Xbox One X (aktualna generacja!) pozwala grać w gry z Xboksa One i Xboksa 360 w lepszej jakości. Microsoft zadbał o „ulepszenia”, dzięki którym produkcje działają w wyższej rozdzielczości, sprzęt zapewnia lepsze filtrowanie tekstur, poprawione kolory lub nawet oferuje płynniejszą rozgrywkę.
Digital Foundry jest jednak niemal pewne, że właśnie braki w pamięci RAM sprawią, że Xbox Series S nie będzie korzystał z ulepszonych produkcji ze wstecznej kompatybilności (tych z Xboksa One X), a zaoferuje graczom podstawowe wersje (z Xboksa One S).
„Xbox One X ma 9 GB pamięci systemowej dostępnej dla tytułów. Series S ma 8 [i] widziałem kilka raportów, że w rzeczywistości jest to 7,5 GB. Niezależnie od konfiguracji, w obu przypadkach jest to wciąż mniej niż Xbox One X, więc sądzę, że jest to prawie pewny dowód, że wsteczna kompatybilność będzie czerpać z Xboksa One S w przeciwieństwie do Xboksa One X".

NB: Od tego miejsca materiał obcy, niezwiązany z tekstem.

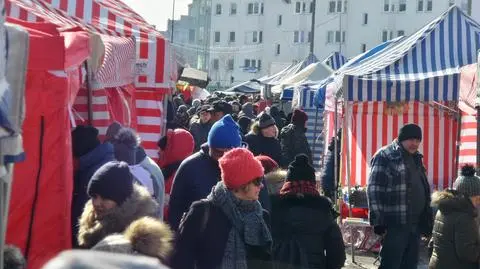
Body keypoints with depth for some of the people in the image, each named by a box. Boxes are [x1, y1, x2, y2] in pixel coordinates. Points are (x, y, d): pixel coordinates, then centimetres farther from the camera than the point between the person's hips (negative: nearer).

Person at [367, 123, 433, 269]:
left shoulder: (416, 158, 16)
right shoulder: (384, 156, -8)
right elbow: (374, 190, -13)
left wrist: (427, 219, 20)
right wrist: (378, 221, -18)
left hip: (415, 225, 8)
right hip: (395, 225, -8)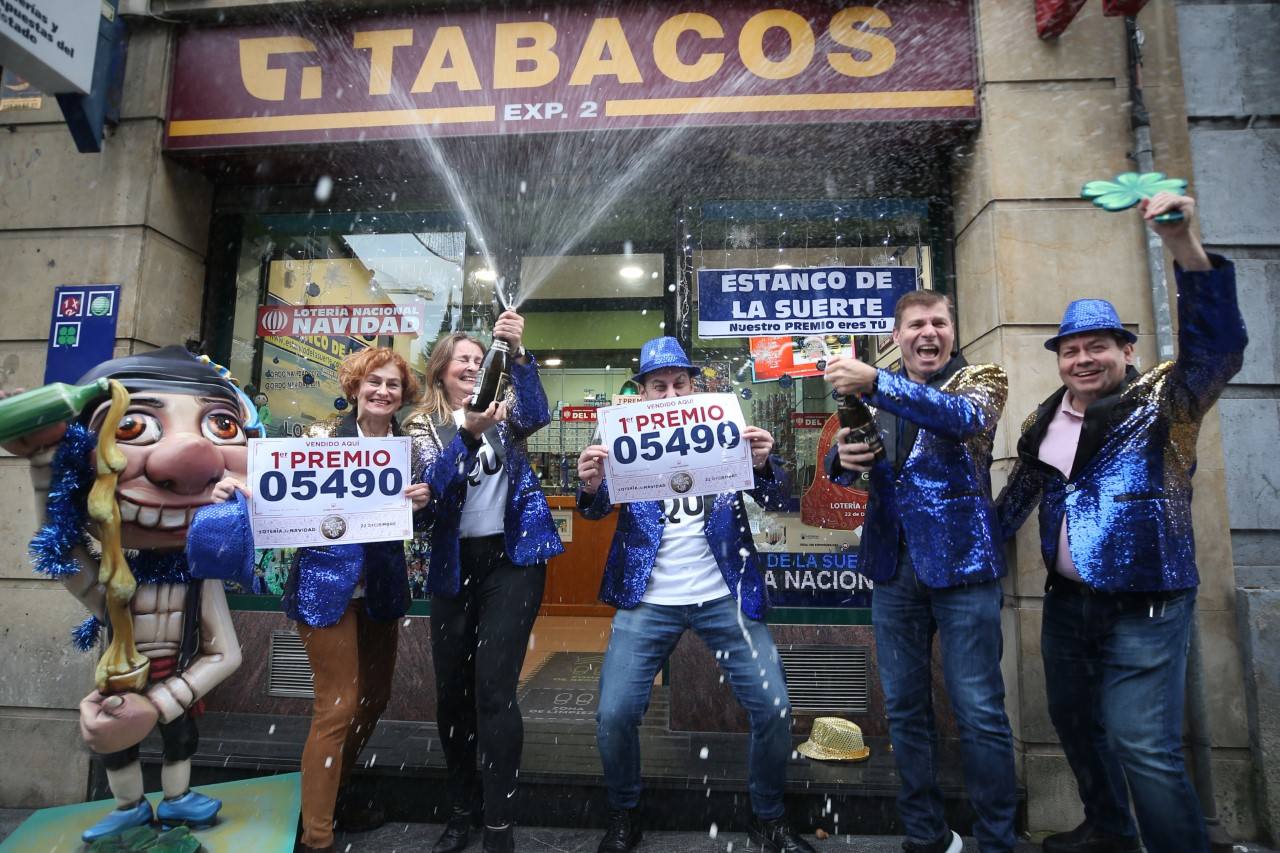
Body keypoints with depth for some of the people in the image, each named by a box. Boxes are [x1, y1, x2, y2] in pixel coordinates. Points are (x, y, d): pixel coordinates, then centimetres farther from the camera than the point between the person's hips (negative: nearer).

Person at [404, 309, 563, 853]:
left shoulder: (503, 410, 6)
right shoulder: (424, 425, 6)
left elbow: (537, 415, -17)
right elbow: (437, 485, -12)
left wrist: (517, 351, -32)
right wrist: (468, 434, -31)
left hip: (512, 558, -2)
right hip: (455, 564, 2)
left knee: (493, 688, -9)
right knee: (451, 689, 10)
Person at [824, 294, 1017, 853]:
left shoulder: (981, 379, 2)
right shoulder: (877, 392, 12)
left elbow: (965, 416, -22)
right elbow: (840, 465, 6)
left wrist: (876, 383, -34)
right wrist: (844, 456, -19)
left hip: (960, 561, -3)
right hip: (893, 566, 4)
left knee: (979, 712, 1)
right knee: (904, 707, 11)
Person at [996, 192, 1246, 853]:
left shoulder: (1162, 405, -6)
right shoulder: (1044, 421, 8)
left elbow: (1218, 345, -23)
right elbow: (1018, 496, 15)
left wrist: (1183, 243, -33)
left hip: (1144, 607, -6)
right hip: (1067, 601, 6)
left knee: (1146, 748, -8)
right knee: (1074, 722, 19)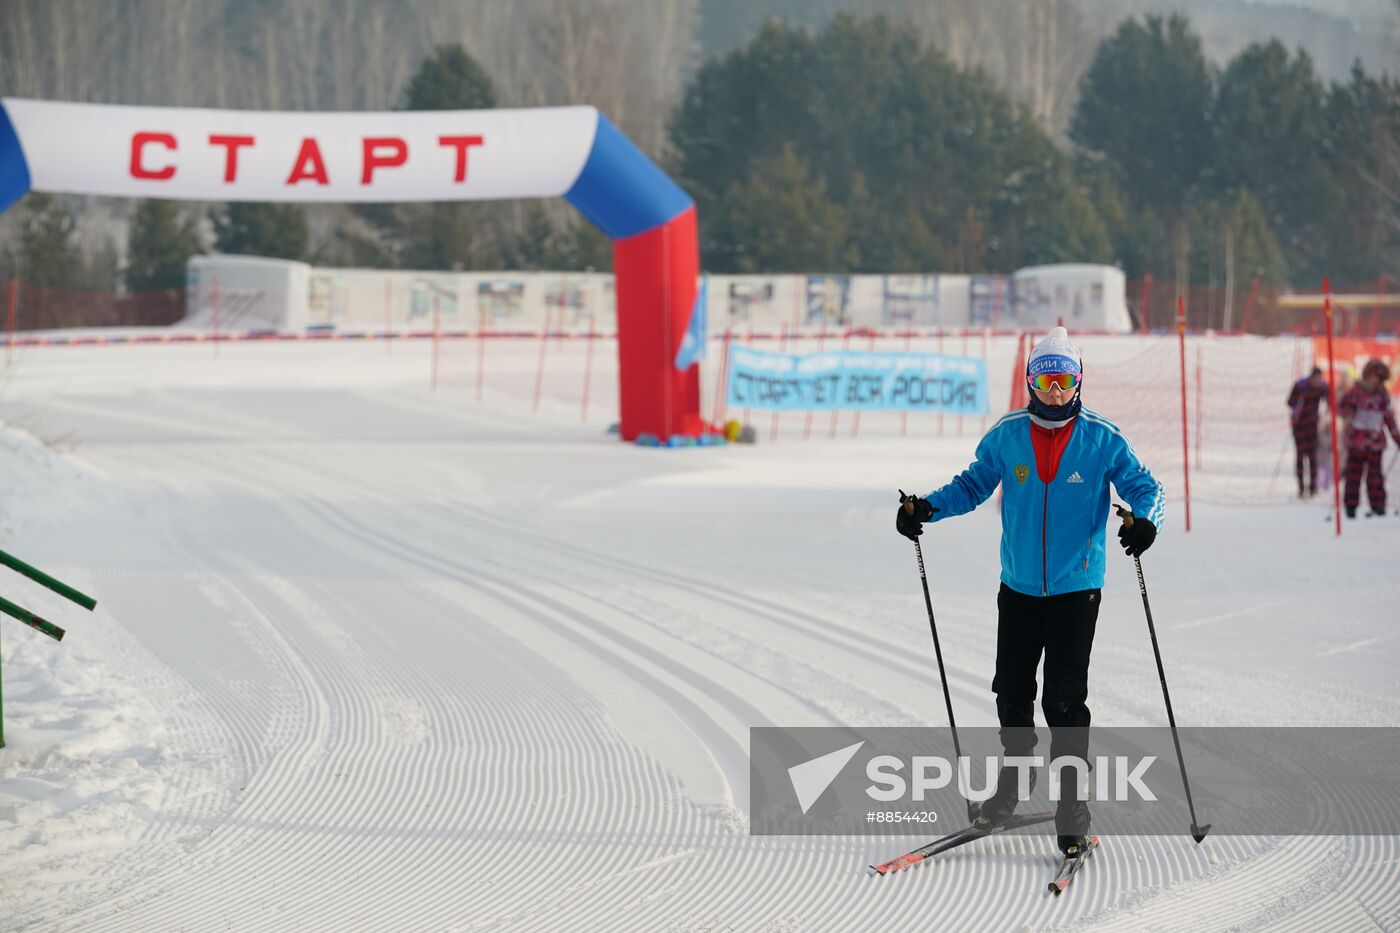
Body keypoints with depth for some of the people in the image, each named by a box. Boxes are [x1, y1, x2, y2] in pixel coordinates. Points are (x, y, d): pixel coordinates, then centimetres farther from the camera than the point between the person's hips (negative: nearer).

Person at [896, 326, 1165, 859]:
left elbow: (1142, 486, -5)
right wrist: (928, 507, -5)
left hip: (1076, 589, -3)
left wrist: (1146, 520, -27)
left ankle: (1073, 804, 0)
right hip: (1019, 587, 3)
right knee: (1011, 691, 11)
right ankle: (1016, 772, 35)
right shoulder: (1008, 436, -1)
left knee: (1064, 699, -8)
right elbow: (974, 484, 10)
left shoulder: (1102, 439, -7)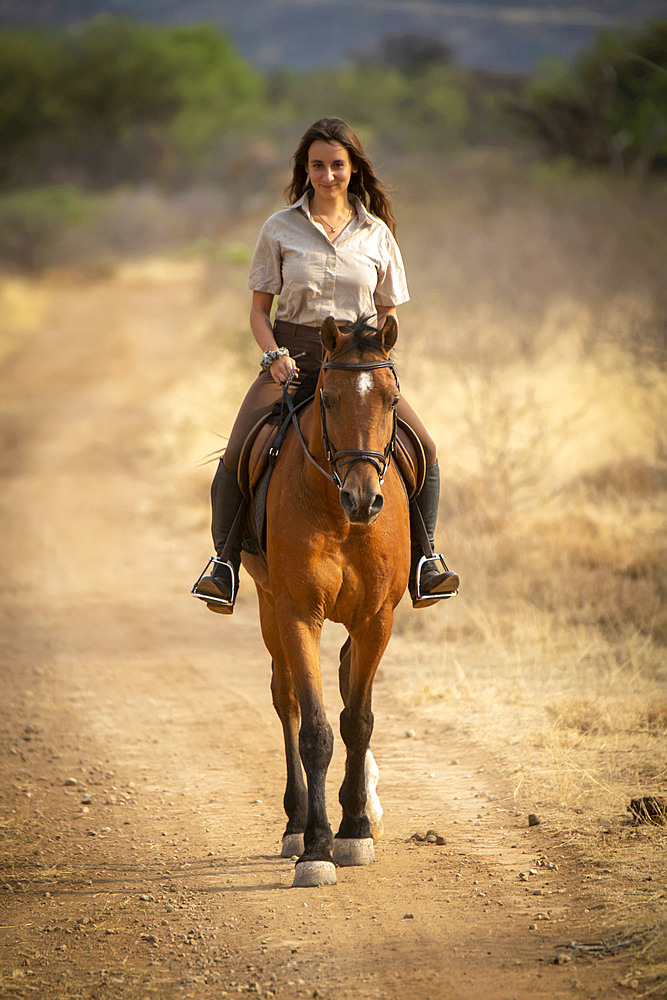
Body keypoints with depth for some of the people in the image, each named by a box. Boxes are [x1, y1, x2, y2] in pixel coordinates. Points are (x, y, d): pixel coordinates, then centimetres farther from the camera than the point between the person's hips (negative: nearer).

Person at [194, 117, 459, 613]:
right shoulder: (281, 228, 4)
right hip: (292, 356, -1)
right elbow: (259, 309, 7)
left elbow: (388, 316, 13)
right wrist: (274, 355, -12)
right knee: (238, 452, -23)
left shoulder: (377, 234, 7)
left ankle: (423, 558, -6)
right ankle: (225, 559, -8)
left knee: (423, 446, -19)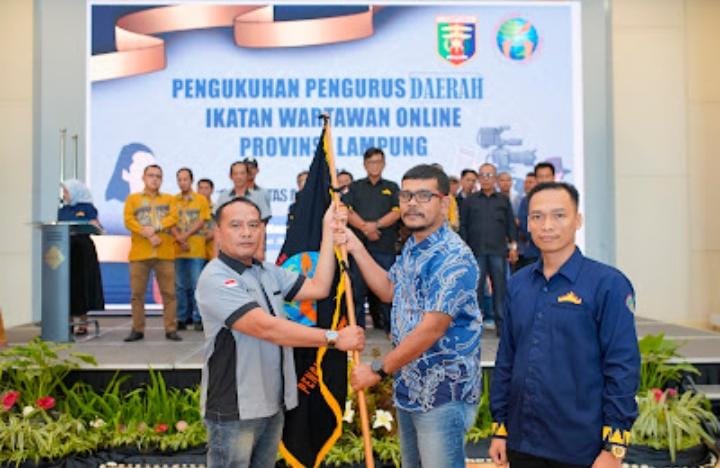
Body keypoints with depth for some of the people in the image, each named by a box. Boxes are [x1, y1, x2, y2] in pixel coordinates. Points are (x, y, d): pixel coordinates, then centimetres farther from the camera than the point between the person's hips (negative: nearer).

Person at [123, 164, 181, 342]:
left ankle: (171, 329, 5)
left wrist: (155, 228, -18)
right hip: (139, 253, 0)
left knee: (169, 293, 0)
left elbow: (173, 218, -4)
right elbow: (129, 221, -3)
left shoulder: (169, 199, 13)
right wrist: (148, 235, -15)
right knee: (137, 293, 3)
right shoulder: (132, 199, 10)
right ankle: (138, 329, 12)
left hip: (164, 253, 0)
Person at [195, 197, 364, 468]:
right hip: (234, 409, -7)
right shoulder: (215, 279, -18)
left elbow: (319, 288, 1)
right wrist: (334, 338, -24)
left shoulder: (268, 272, 9)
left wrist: (329, 230, -1)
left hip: (272, 403, 8)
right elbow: (267, 328, -27)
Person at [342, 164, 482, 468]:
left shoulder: (453, 258, -22)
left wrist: (379, 370, -17)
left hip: (442, 393, -9)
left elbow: (431, 330, -26)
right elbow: (389, 291, 21)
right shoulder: (411, 247, 8)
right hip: (409, 387, 9)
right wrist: (356, 248, 12)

Richard Leadbetter z Digital Foundry podkreśla, że na ostateczne wnioski przyjdzie jeszcze czas, ale jego zdaniem „jeśli pomyślimy o tym racjonalnie, to nie ma sposobu, by tego dokonać”. John Linneman z redakcji dodał jednocześnie, że Xbox Series S powinien korzystać z gier z Xboksa One S, ale konsola zapewni lepszą wydajność – choć zabraknie pewnych ulepszeń.
Przyjdzie jeszcze czas na pełne testy Xboksa Series S, ale trzeba na pewno zauważyć, że Microsoft chce zapewnić bardzo ciekawy sprzęt, który choć ma zaoferować dobrą jakość nowych gier (ze względu na szereg technologii) to nadal pojawiają się liczne pytania. Na szczęście na wszystkie poznamy odpowiedź przed 10 listopada.